Provided material section start
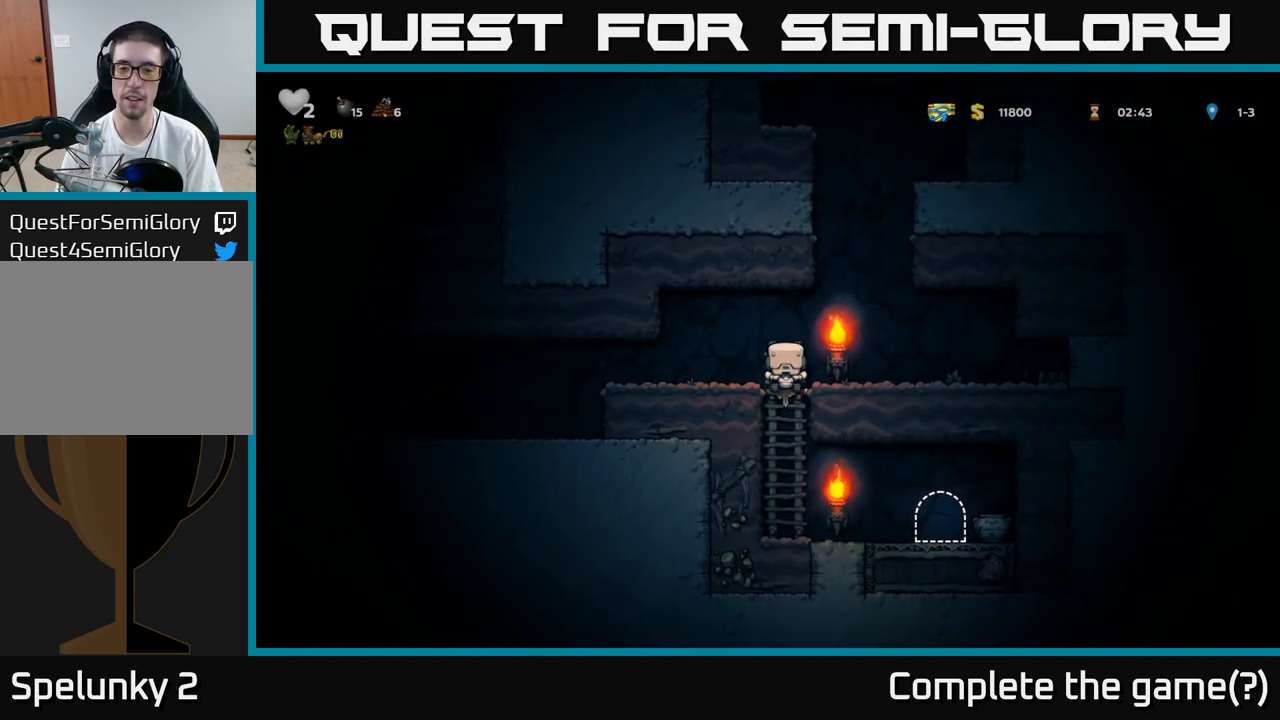
{"buttons": ["X"], "left_stick": "right", "events": [[33, "A", "down"], [183, "A", "up"], [233, "left_stick", "center"], [333, "left_stick", "right"], [417, "X", "down"]]}
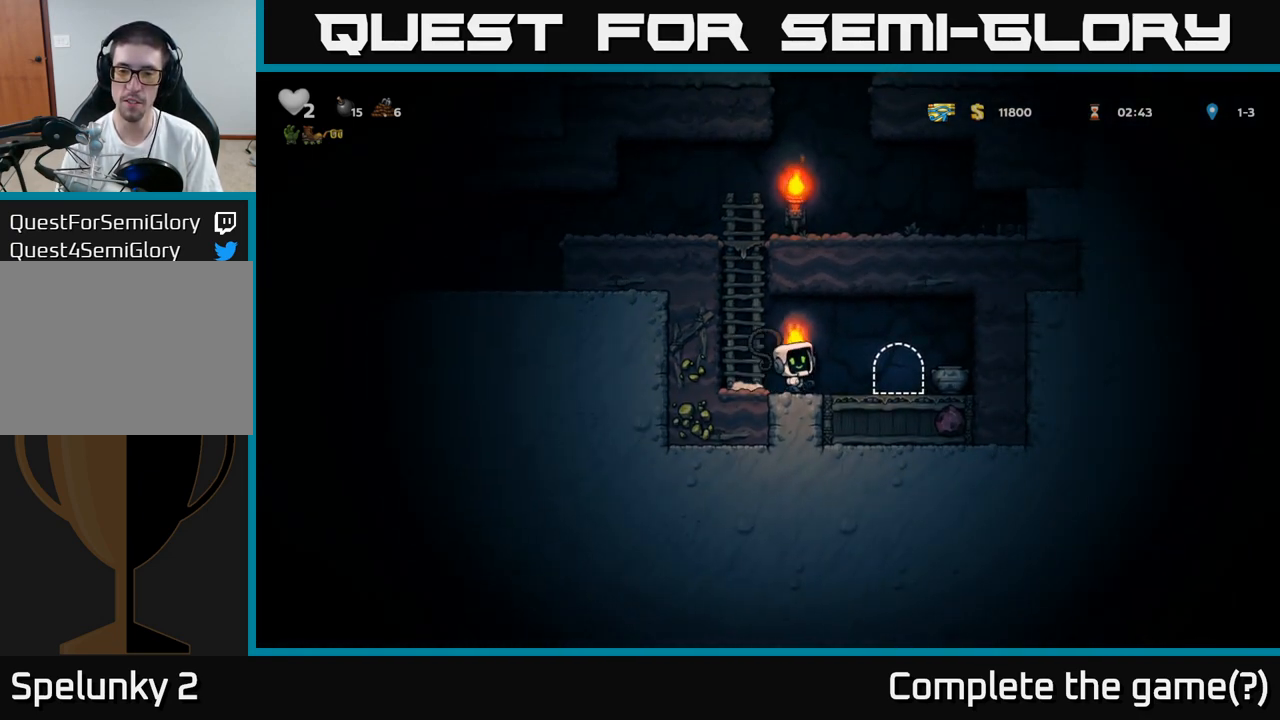
{"buttons": [], "left_stick": "center", "events": [[100, "X", "up"], [150, "left_stick", "left"], [383, "left_stick", "center"]]}
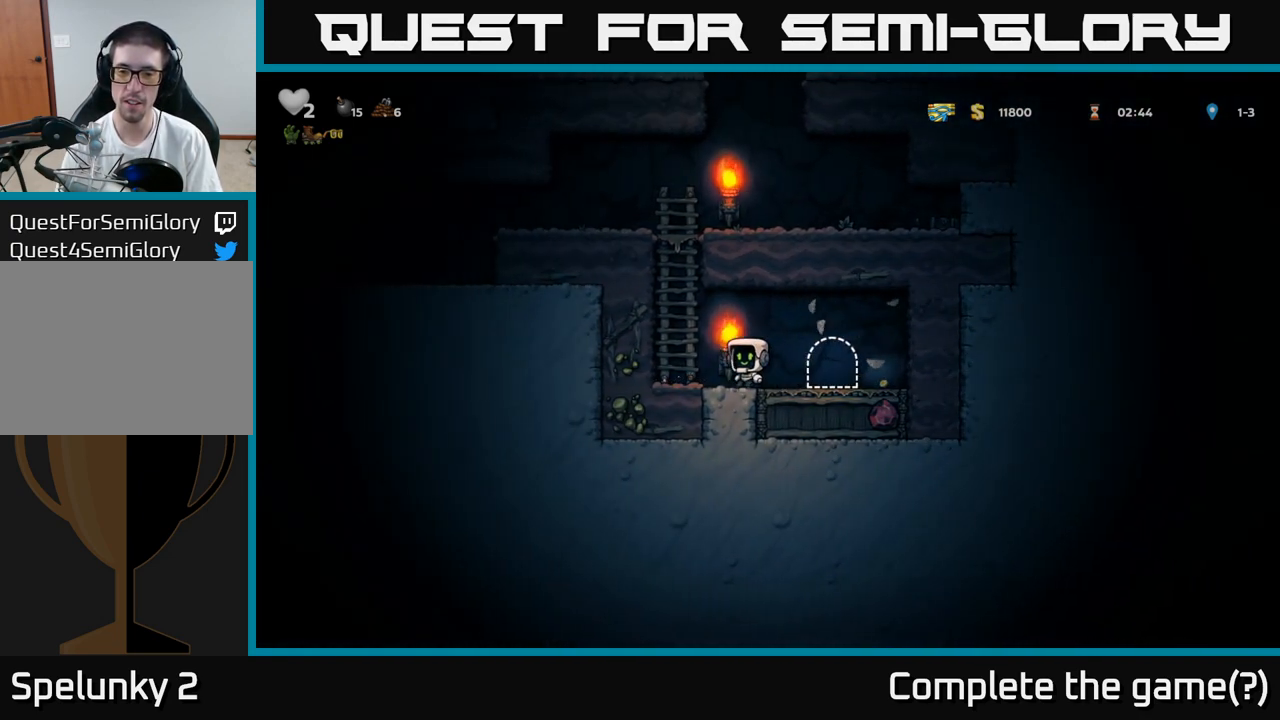
{"buttons": [], "left_stick": "left", "events": [[83, "left_stick", "right"], [500, "left_stick", "left"]]}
Provided material section end
◆ **What to produce**
In your answer, repeat the material above in full, exactly, and without its pictures.

◆ **Solution to the problem**
{"buttons": ["X"], "left_stick": "right", "events": [[33, "A", "down"], [183, "A", "up"], [233, "left_stick", "center"], [333, "left_stick", "right"], [417, "X", "down"]]}
{"buttons": [], "left_stick": "center", "events": [[100, "X", "up"], [150, "left_stick", "left"], [383, "left_stick", "center"]]}
{"buttons": [], "left_stick": "left", "events": [[83, "left_stick", "right"], [500, "left_stick", "left"]]}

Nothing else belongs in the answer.